Юноша низко склонился к ее руке, коснулся губами, выпрямился, заглянул в самую душу Аннеке голубыми глазами. По щеке сползла слеза. Его лицо стало спокойным и исполненным печалью.

-- Нет, госпожа. Ничего этого не будет. Простите меня.

Он вдруг резким движением сорвал с шеи Аннеке ладанку с Солью Мира и отшатнулся назад.

-- Что ты делаешь?

Аннеке хотела ему помешать, но не успела. Игрушечный слуга как-то необычайно быстро развязал тесемки кожаного мешочка, вытряхнул талисман на ладонь и сжал пальцы. В его руке вспыхнул нестерпимо яркий голубой огонь, немедленно охвативший все маленькое тело. Целую невероятно долгую минуту слуга, не проронив ни стона, горел заживо, сжимая в вытянутой руке Соль Мира, тоже превратившуюся в язык пламени, видно, за компанию. Аннеке хотела и не могла оторвать глаз от искаженного лица, залитого слезами, пока огонь не охватил кукольного юношу целиком. Она знала, что это зрелище будет сниться ей в кошмарах всю жизнь.

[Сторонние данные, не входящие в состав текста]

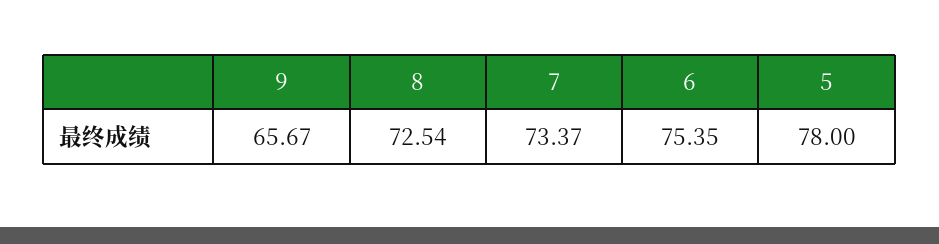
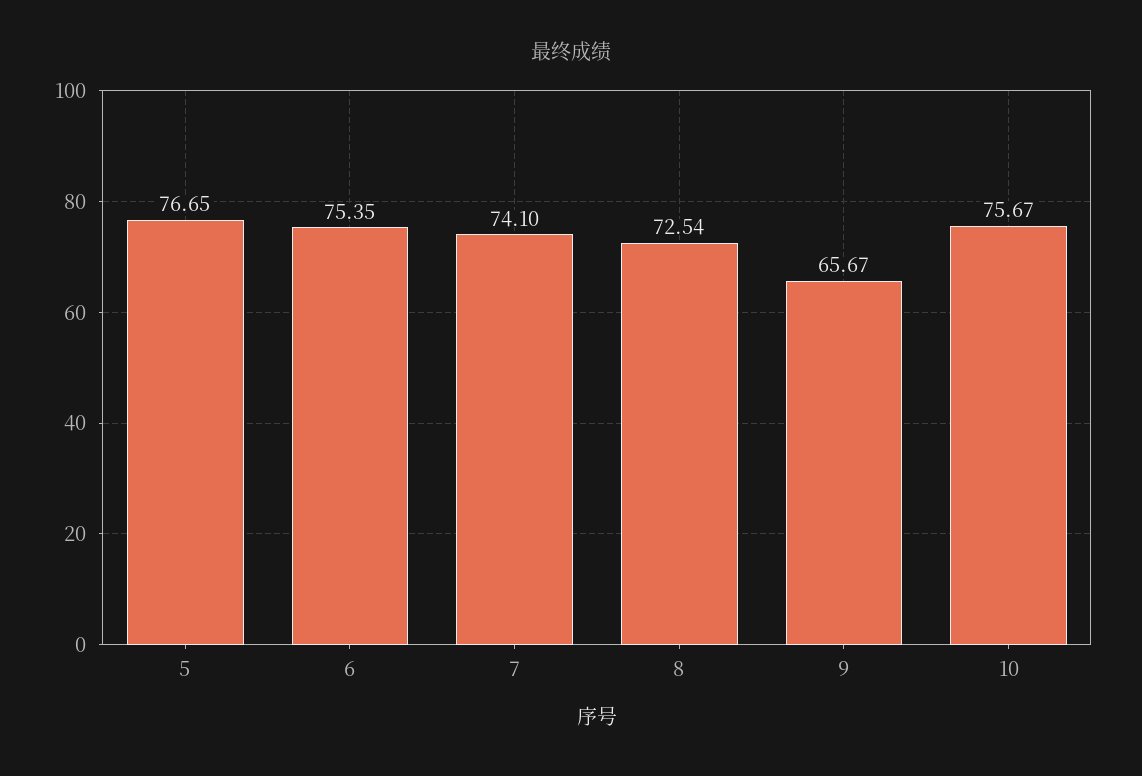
  {
    "9": 65.67,
    "8": 72.54,
-   "7": 73.37,
+   "7": 74.1,
    "6": 75.35,
-   "5": 78
+   "5": 76.65,
+   "10": 75.67
  }

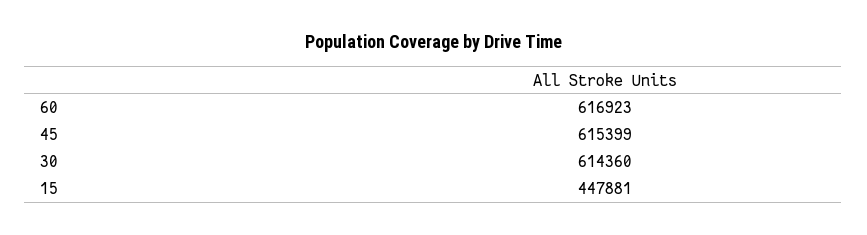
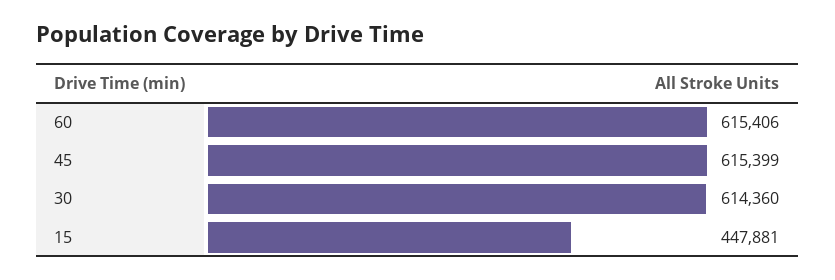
  {
-   "60": 616923,
+   "60": 615406,
    "45": 615399,
    "30": 614360,
    "15": 447881
  }

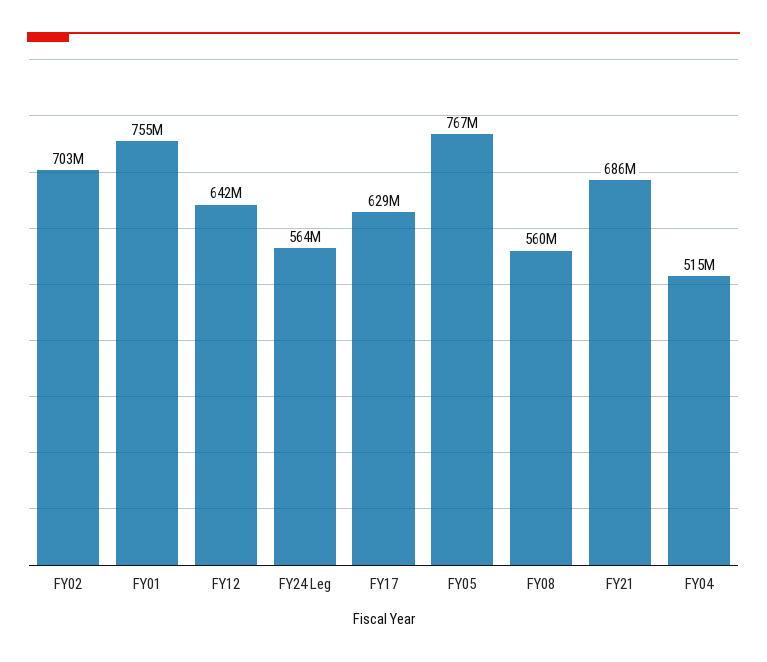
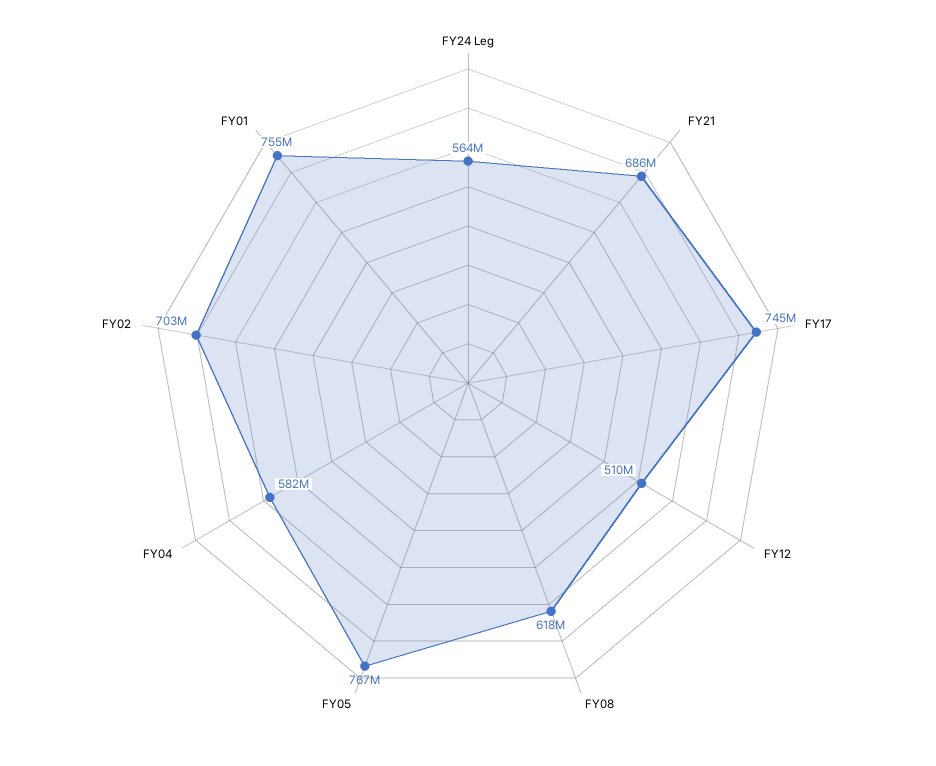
  {
    "FY02": 703000000,
    "FY01": 755000000,
-   "FY12": 642000000,
+   "FY12": 510000000,
    "FY24 Leg": 564000000,
-   "FY17": 629000000,
+   "FY17": 745000000,
    "FY05": 767000000,
-   "FY08": 560000000,
+   "FY08": 618000000,
    "FY21": 686000000,
-   "FY04": 515000000
+   "FY04": 582000000
  }

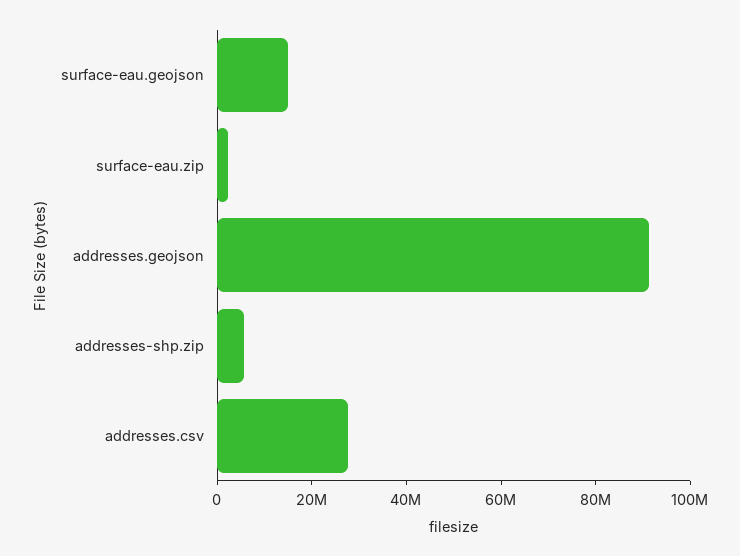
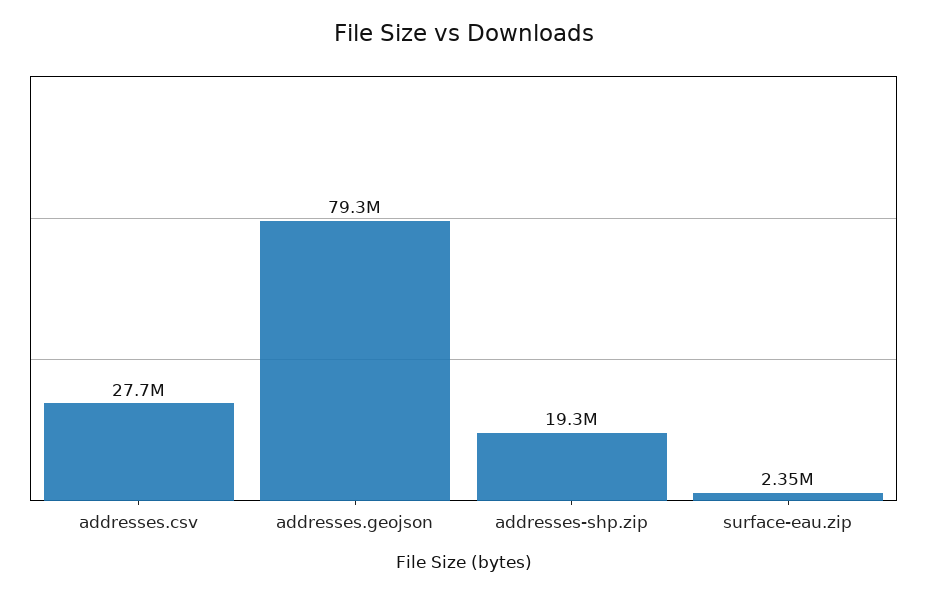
  {
-   "surface-eau.geojson": 15000000,
    "surface-eau.zip": 2350000,
-   "addresses.geojson": 90000000,
+   "addresses.geojson": 79300000,
-   "addresses-shp.zip": 5000000,
+   "addresses-shp.zip": 19300000,
    "addresses.csv": 27700000
  }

На полу осталось черное, обугленное до неузнаваемости, скрюченное нечто, ничуть не похожее на человека. Сломанная игрушка... А рядом в черной мантии стоял Димир с холодным окаменевшим лицом. На Аннеке он не смотрел, будто ее тут не было. Девушка не могла ни пошевелиться, ни закричать. Маг постоял, потом шагнул к обугленному трупу и, сломав черные, хрупкие негнущиеся пальцы, сжатые в последнем смертном усилии, завладел талисманом, перебросил его с руки на руку, как бы примеряясь, стиснул в ладони, постоял немного, прислушиваясь к себе и к талисману, и спрятал его в мешочек на груди.

Аннеке слепо смотрела на него. Димир словно только что заметил ее, пожал плечами и протянул ей руку. Она шагнула было навстречу, но, чуть не наступив на черное тело, запнулась, шатнулась назад и бросилась бежать к двери. Димир, мгновенно переместившись к двери, заступил ей дорогу, она оттолкнула его обеими руками и скатилась по лестнице вниз. Маг сдавленным хриплым голосом крикнул ей вслед:

-- Не выходи!

Но она уже всем телом ударилась о входную дверь.

Створка с легкостью отлетела, и тут же Аннеке схватили чьи-то руки, зажали рот. Она забилась, вцепилась зубами в держащую ее ладонь, ударила пяткой по чьей-то ноге. Пленивший ее охнул и выругался, и Аннеке узнала голос Файдиаса.

Он прошептал ей прямо в ухо:

-- Молчи! Я скажу, что маг похитил тебя, хотел превратить в заложницу... Ты только молчи, ни в чем не сознавайся, и я все улажу.